Last night I attended a meeting in Norwich, and went out afterwards for drinks with the others. Earlier in the evening outside Norwich library I seen an inventive usage Henry C Beck’s famous schematic diagram – see attached media at the end of this post.
Today began with a minor disappointment when Your Local Paper did not contain anything on the Floricultural Cabinets, in spite of the fact that they had been sufficiently interested for a colleague to phone my on my day off to get the images to them.
However, thereafter it was successful all through. On the database side I have definitely perfected my method of catalogue generation, and on Tuesday I should be able to produce a bid book that will bear some semblance to reality. I did a lot of imaging, although much of that will have to wait until Tuesday as although I took all the pictures I had very little time left for editing.
I spent the whole of today doing database work, and should be able to move on from inputting to design and refinements early tomorrow morning.
I have decided that with no new images at my disposal I will provide a glimpse of the database (front end only for obvious reasons). Tomorrow I should have some new images and some stuff from King’s Lynn newspapers.
I can now confirm for a certainty that something regarding Joseph Harrison and the Floricultural Cabinets will be appearing in Your Local Paper, the new free publication for the King’s Lynn and West Norfolk area. Yesterday afternoon I emailed them the entire photo gallery for that item including a greatly enlarged version of the press release image (this in response to a phone call from a colleague).
Yesterday, having sought expert advice I cooked a lamb shank, which will also do Friday’s supper. I did not follow the advice given to the letter, but I believe that my interpretation was in keeping with the spirit of that advice, and it did work. Briefly, I put the shank in the centre of my stewing pot, distributing around it chopped leeks, potato and carrot, added some salt and in an unorthodox but undeniably successful hunch some dark soy sauce. To prevent the whole from drying out and burning in the course of a long cooking period I added a small cup of water (believing that the meat and the leeks had plenty of their own moisture and that no more was needed). I then placed the pot in my main oven, set at 125 degrees (cool enough for seriously long cooking, hot enough to be sure of finishing off any microbial nasties). I checked hourly, stirring and also regularly pouring liquid over the top of the meat, and six hours later at 7:30, the appointed time for my supper the moment of truth arrived. The result was delicious, although one more moment of truth awaits, when it comes to time to clean the stewing pot.

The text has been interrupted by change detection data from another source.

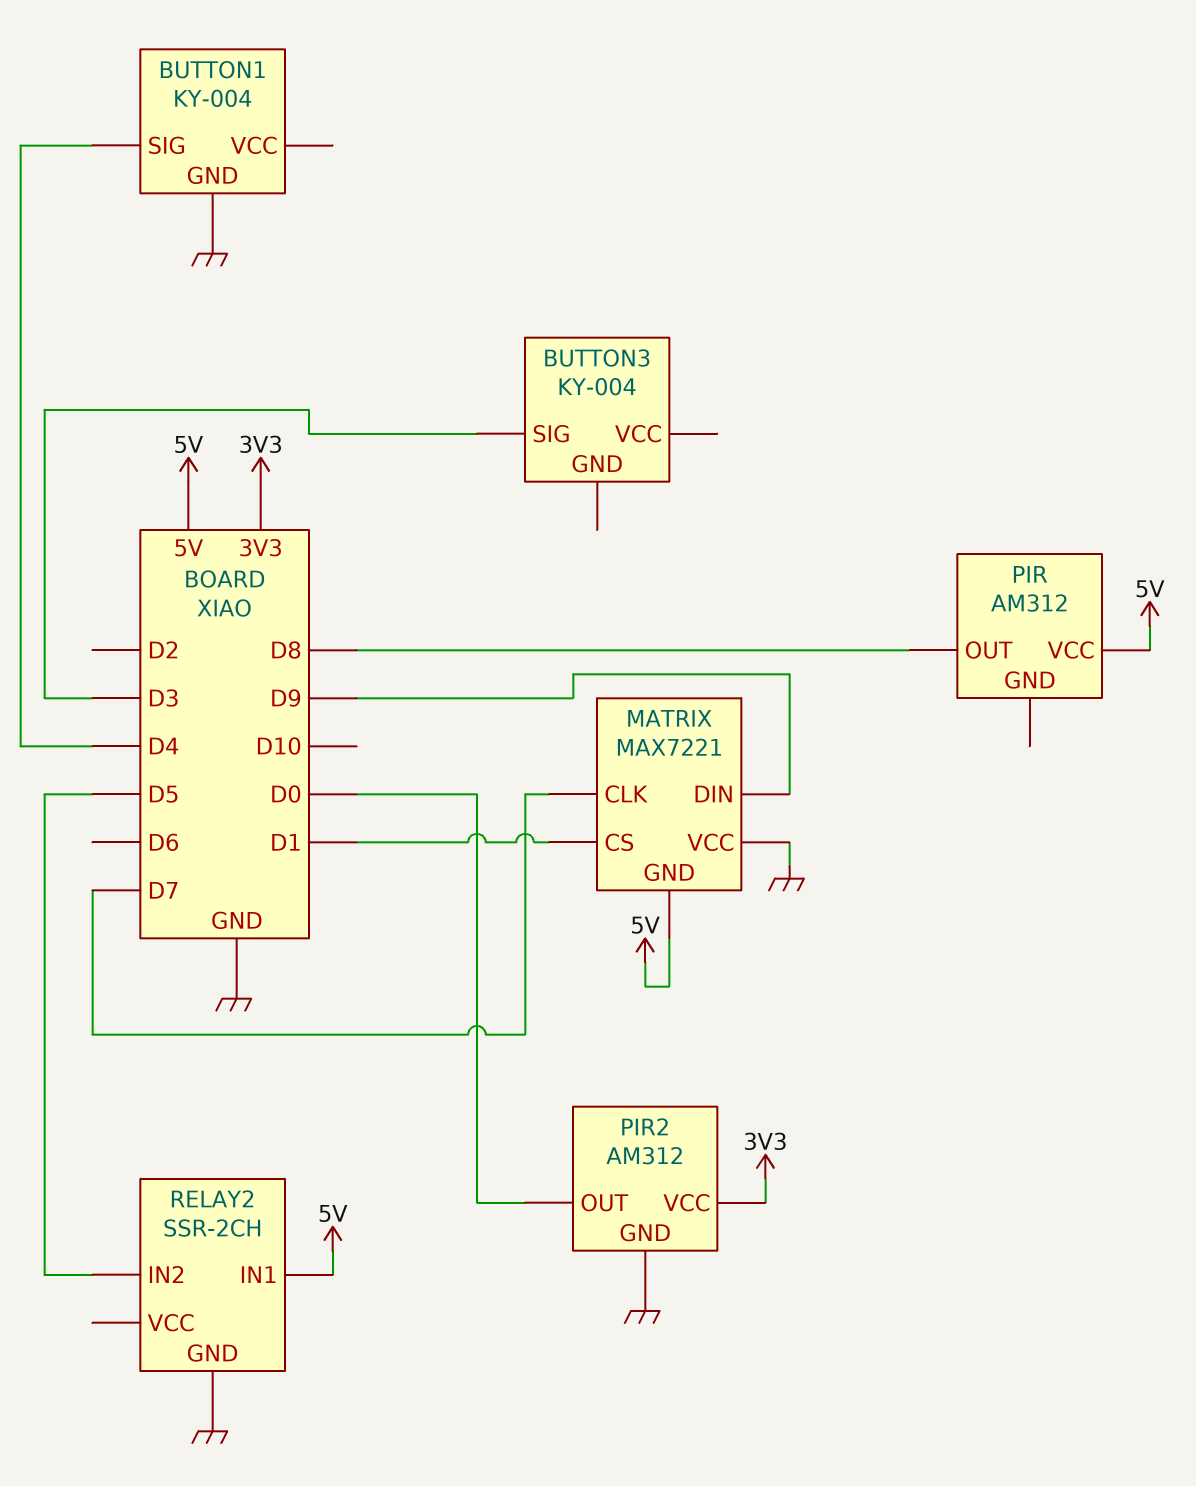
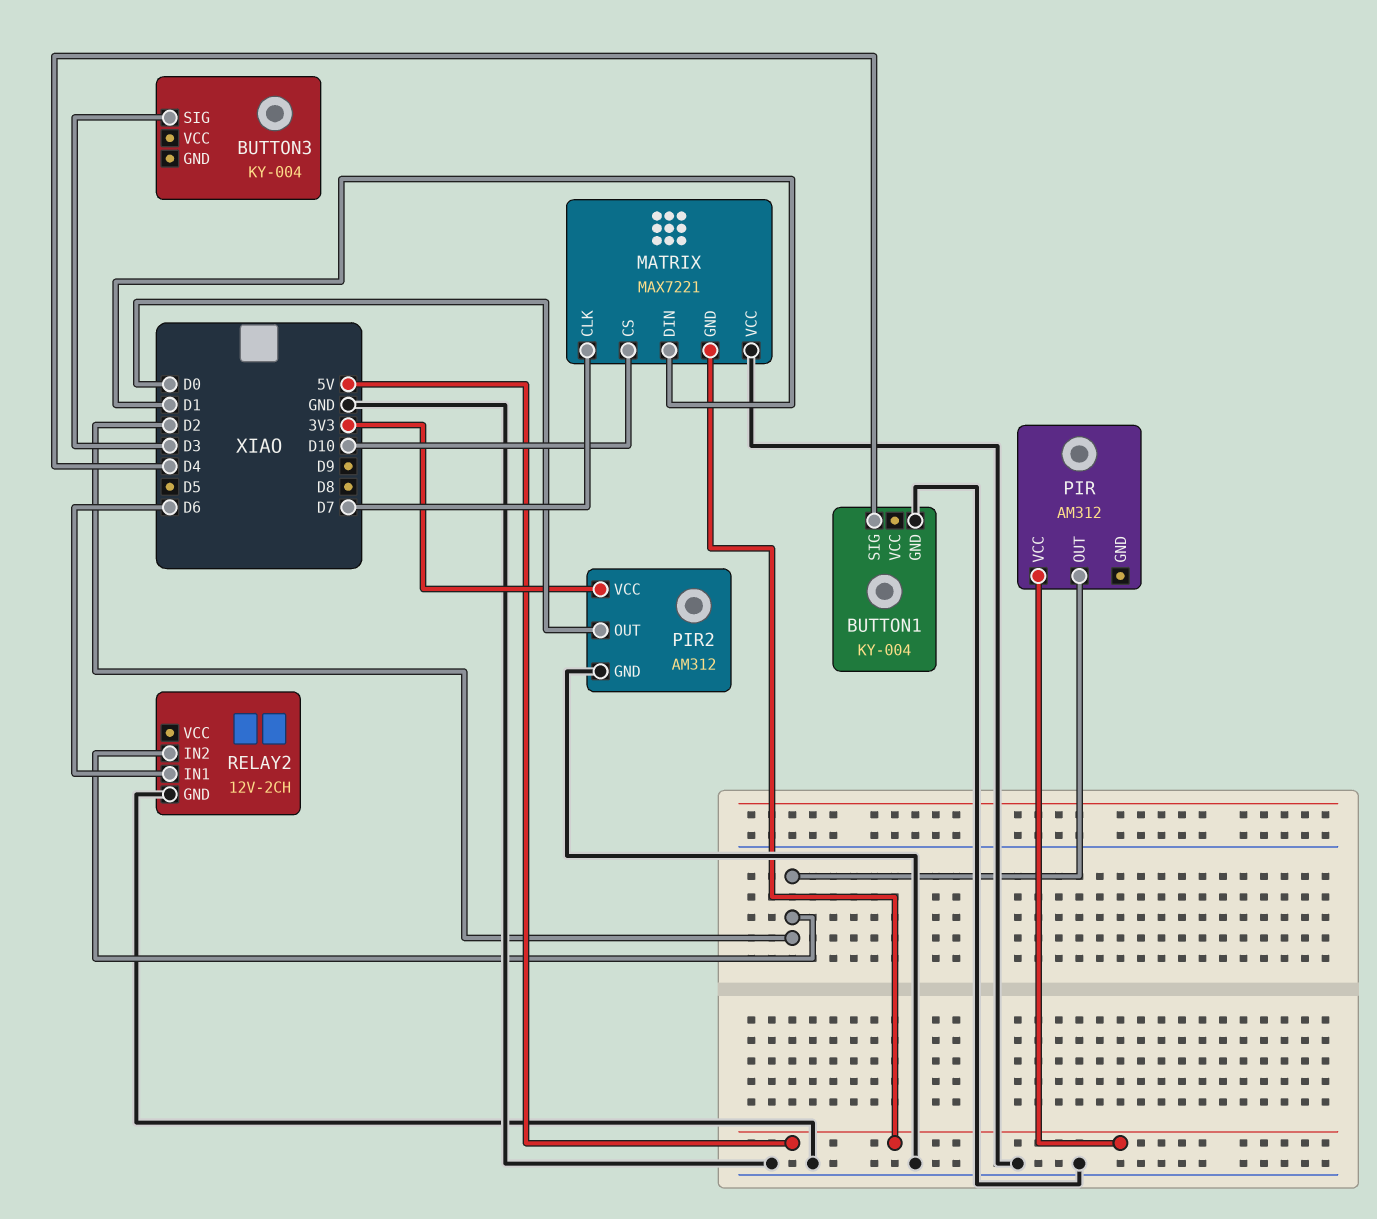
MATRIX pin CS: D1 -> D10
MATRIX pin DIN: D9 -> D1
PIR pin OUT: D8 -> D2
RELAY2: SSR-2CH -> 12V-2CH
RELAY2 pin IN1: 5V -> D6
RELAY2 pin IN2: D5 -> D2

Included among my pictures accompanying this post is another of the book lots I imaged on Sunday, on which note…
After a productive morning working on the database I switched tack post lunch to other aspects of my job. Having loaded the book images from Sunday on to the computer, and got the OK to send off the now complete press release that I mentioned in my last post I imaged some more lots for the April sale.
The new lots were yet more books. The majority were obviously not going to be making big money but as you will see from the media attachments at the end of this post there were some gems sparkling amid the dung heap.
I expect to see something from my press release in the Lynn News because they went to the trouble of asking for a resized image that they could work with, which I duly supplied.
Next week I will be working on Wednesday to help prepare for the auction, and will be at the auction early on Thursday.
A couple of hours ago Fakenham was hit by an epic thunder/ hailstorm which had me very worried as I would have been a sitting duck had it still been raging when I finished work. However, in the sort of rapid transformation that English weather is uniquely capable of providing the sun was shining again by the time I left the office.